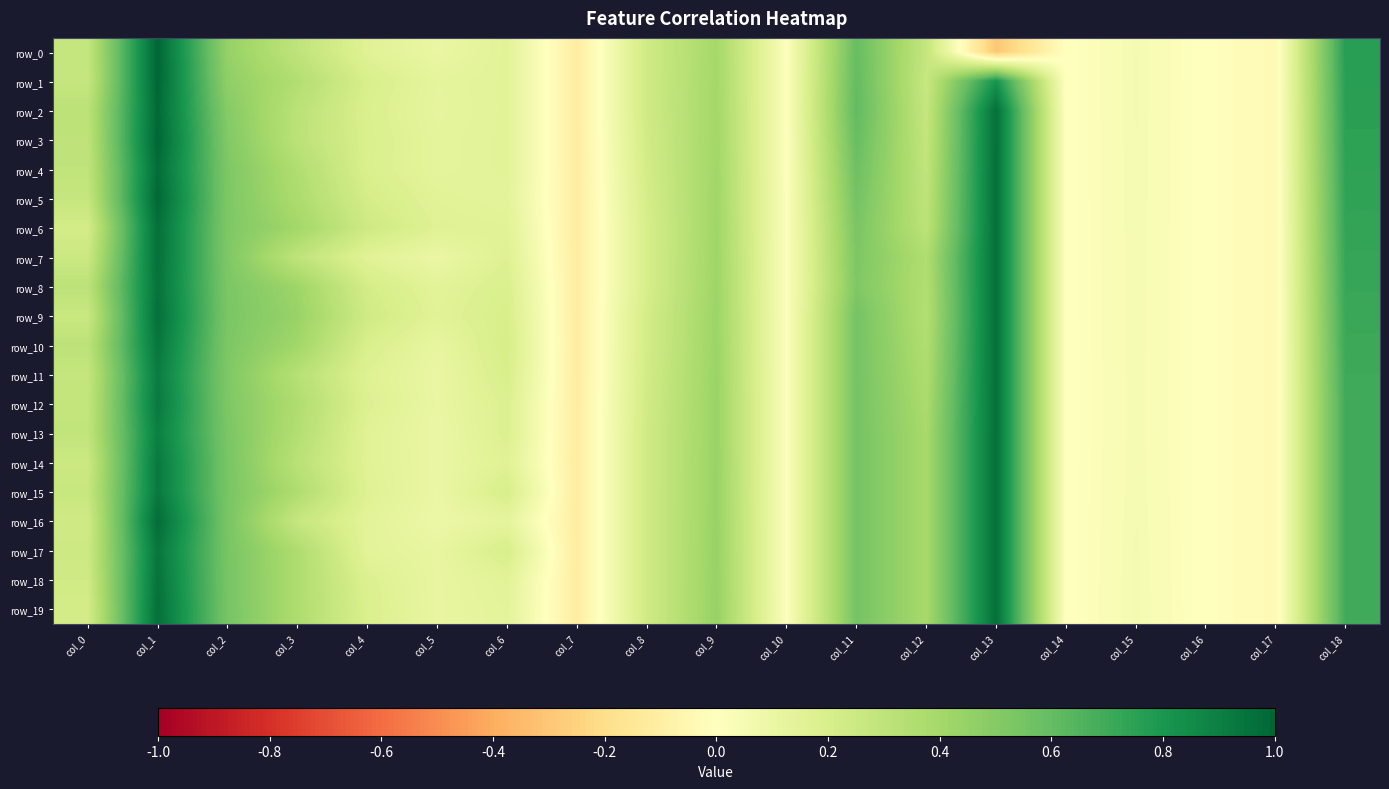

What is the highest value of the row_8 series?

1.0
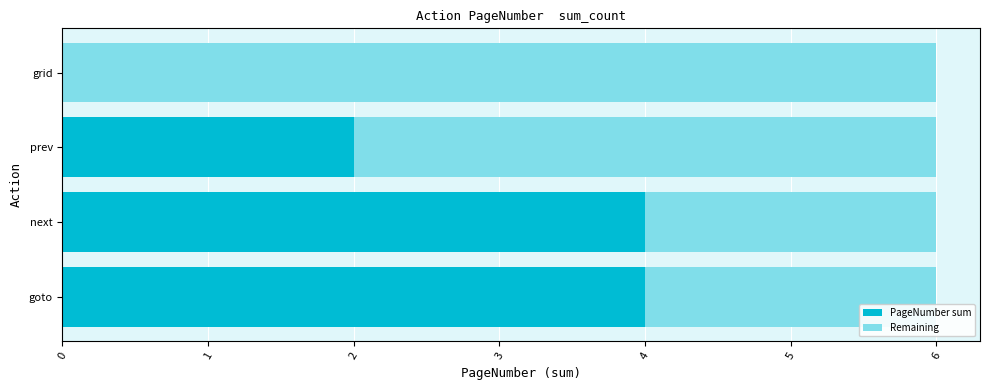

What value does the PageNumber sum series have at next?

4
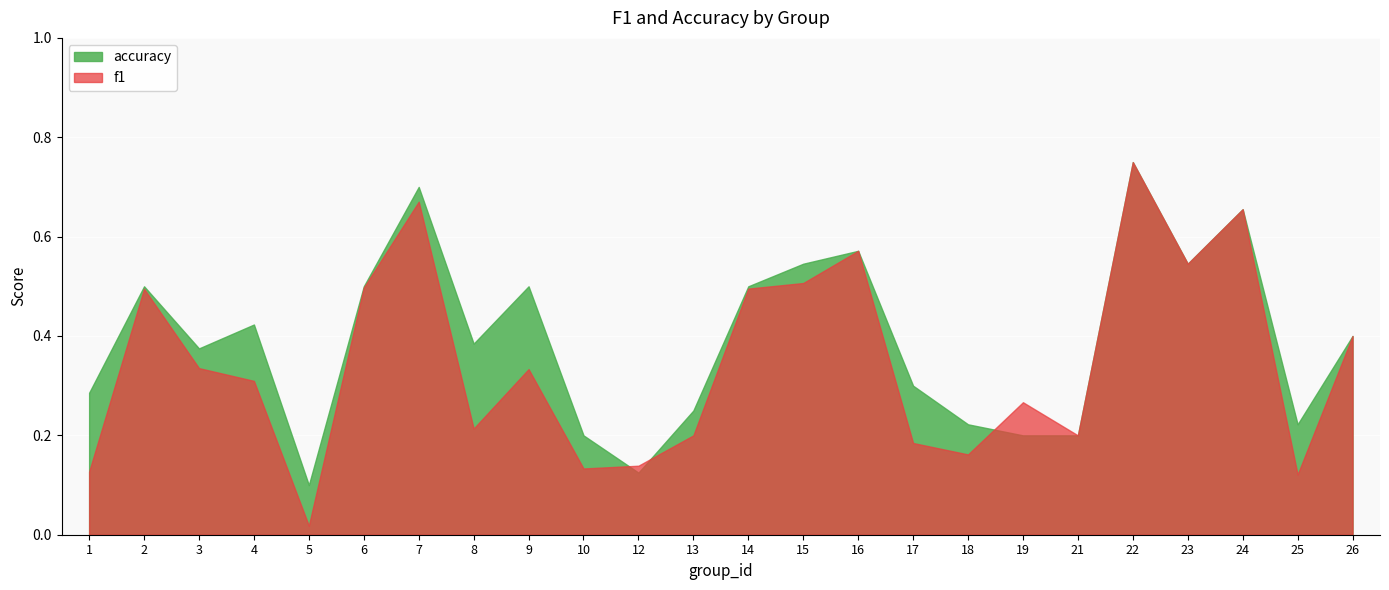

Is it true that accuracy equals 0.3 at 25?

False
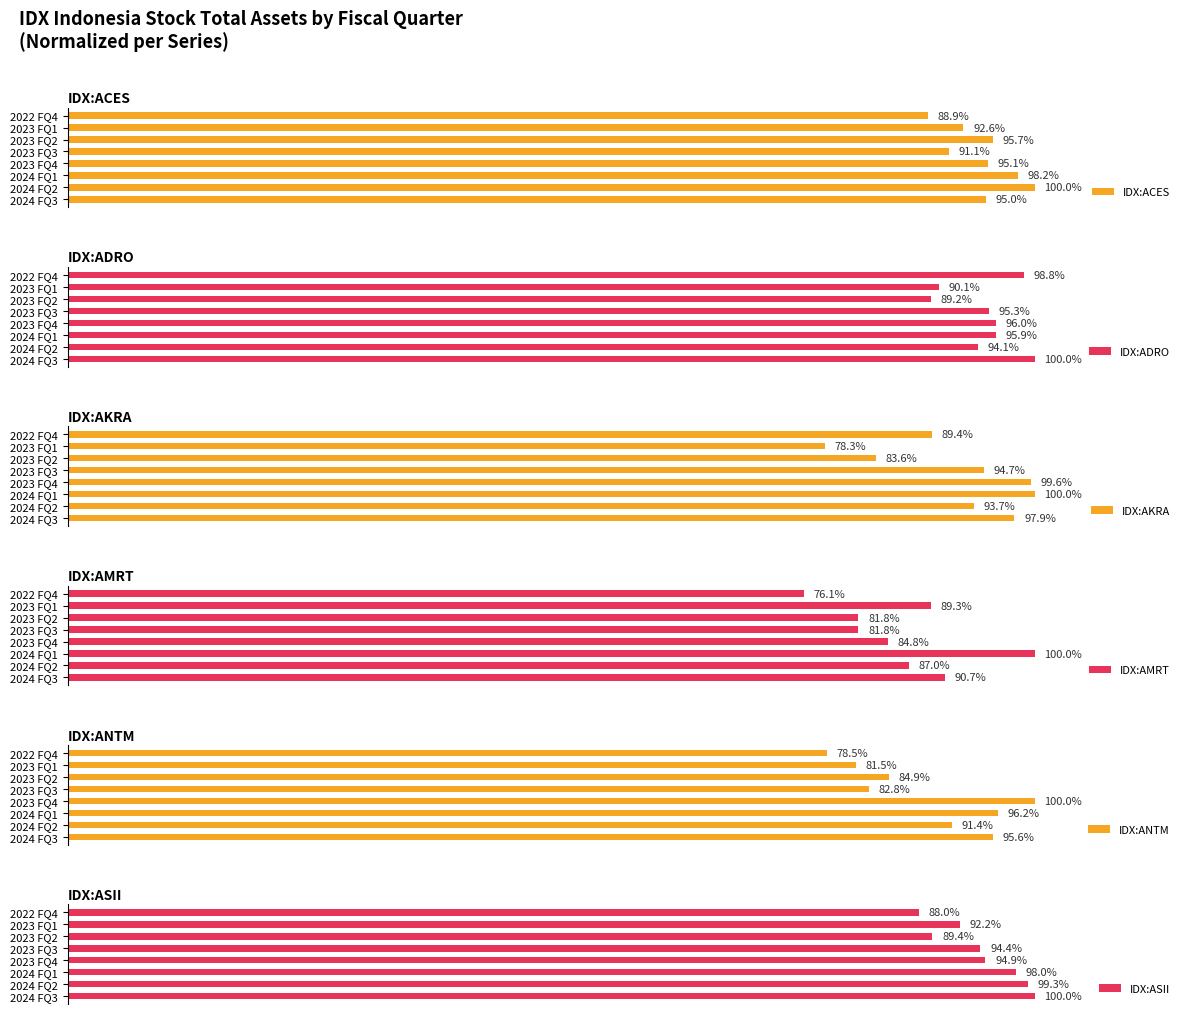

What is the value of the IDX:ACES bar at the 6th from the left?

95.7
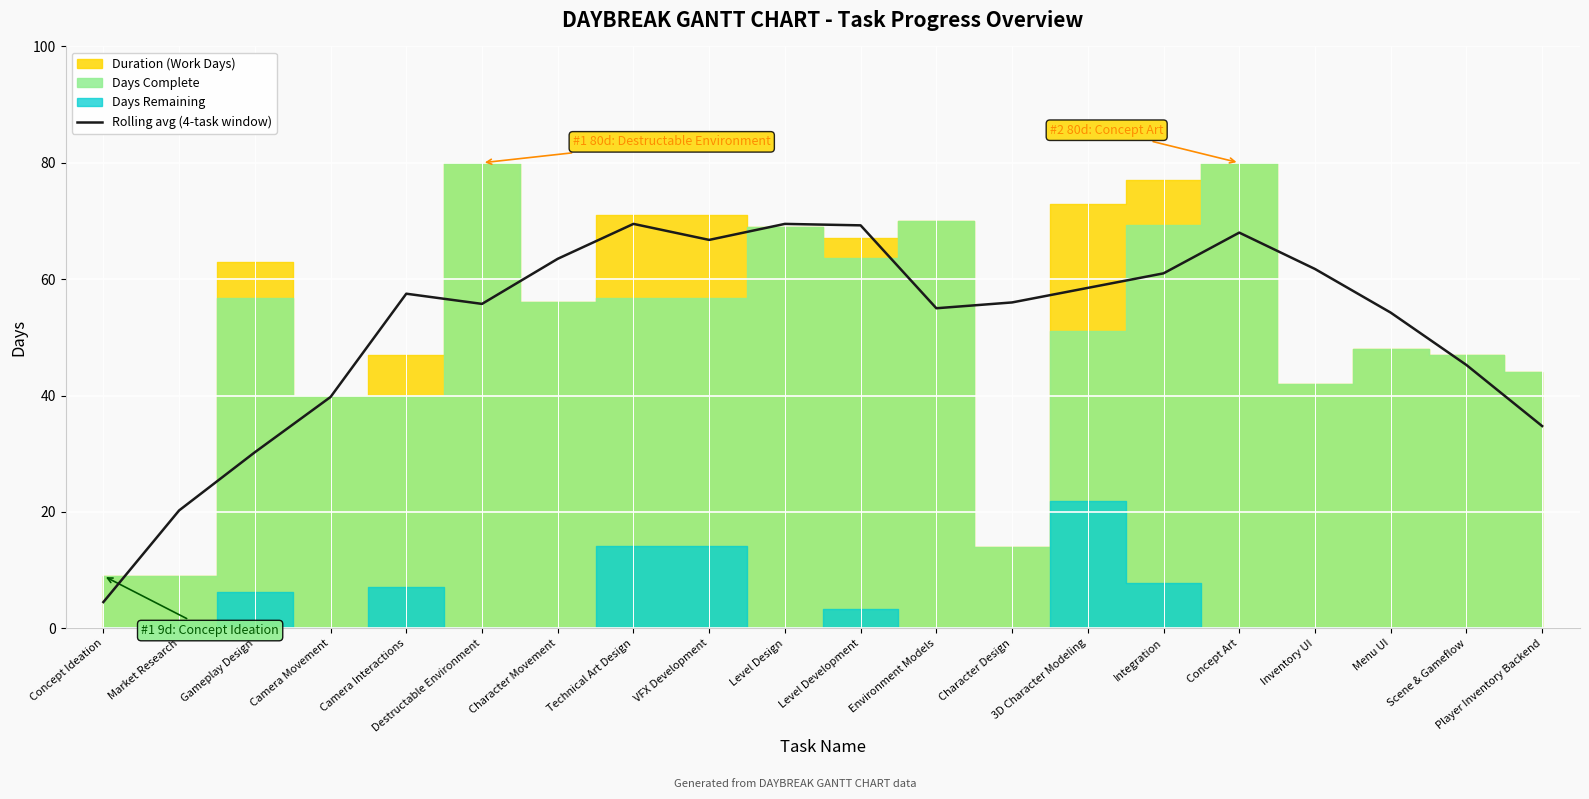

What is the value of the 14th point from the left?

58.5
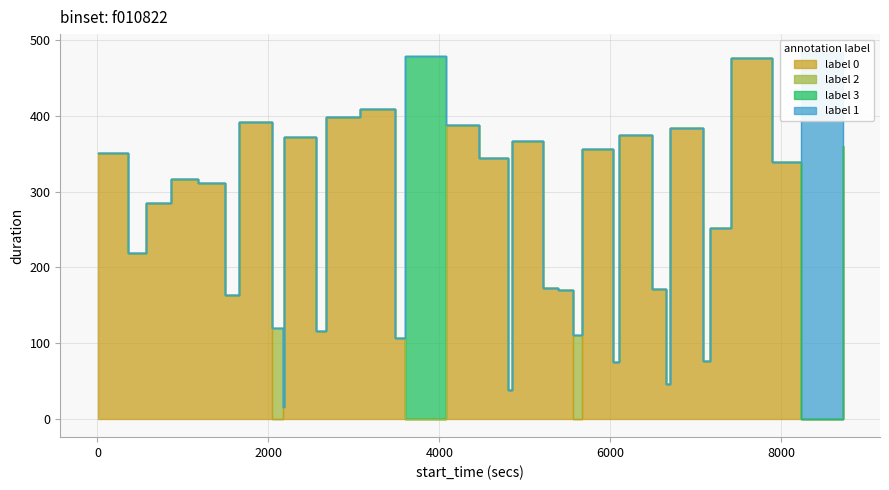

At 4, list the series in order from smallest to largest.

label_2, label_3, label_1, label_0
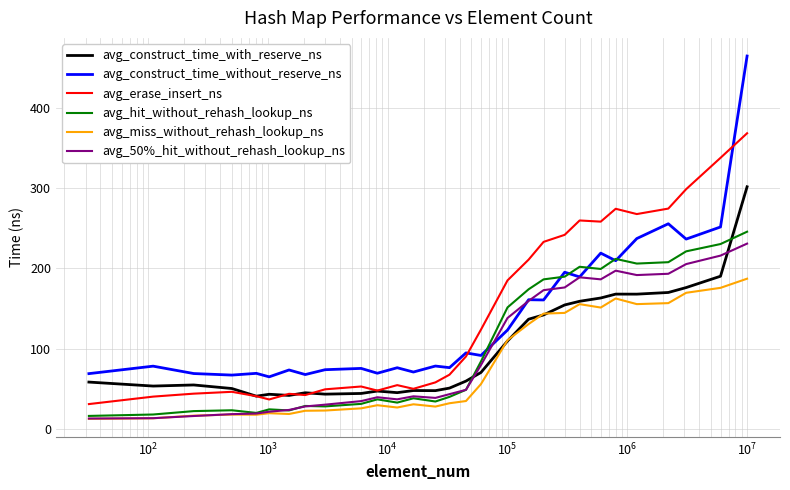

True or false: avg_construct_time_with_reserve_ns and avg_construct_time_without_reserve_ns intersect in this chart.

False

What needs to be done —
Please transcribe all the records above word for word, leaving the pictures out of your answer.

Solution for this exercise —
What is the highest value of the row_8 series?

1.0

What value does the PageNumber sum series have at next?

4

Is it true that accuracy equals 0.3 at 25?

False

What is the value of the IDX:ACES bar at the 6th from the left?

95.7

What is the value of the 14th point from the left?

58.5

At 4, list the series in order from smallest to largest.

label_2, label_3, label_1, label_0

True or false: avg_construct_time_with_reserve_ns and avg_construct_time_without_reserve_ns intersect in this chart.

False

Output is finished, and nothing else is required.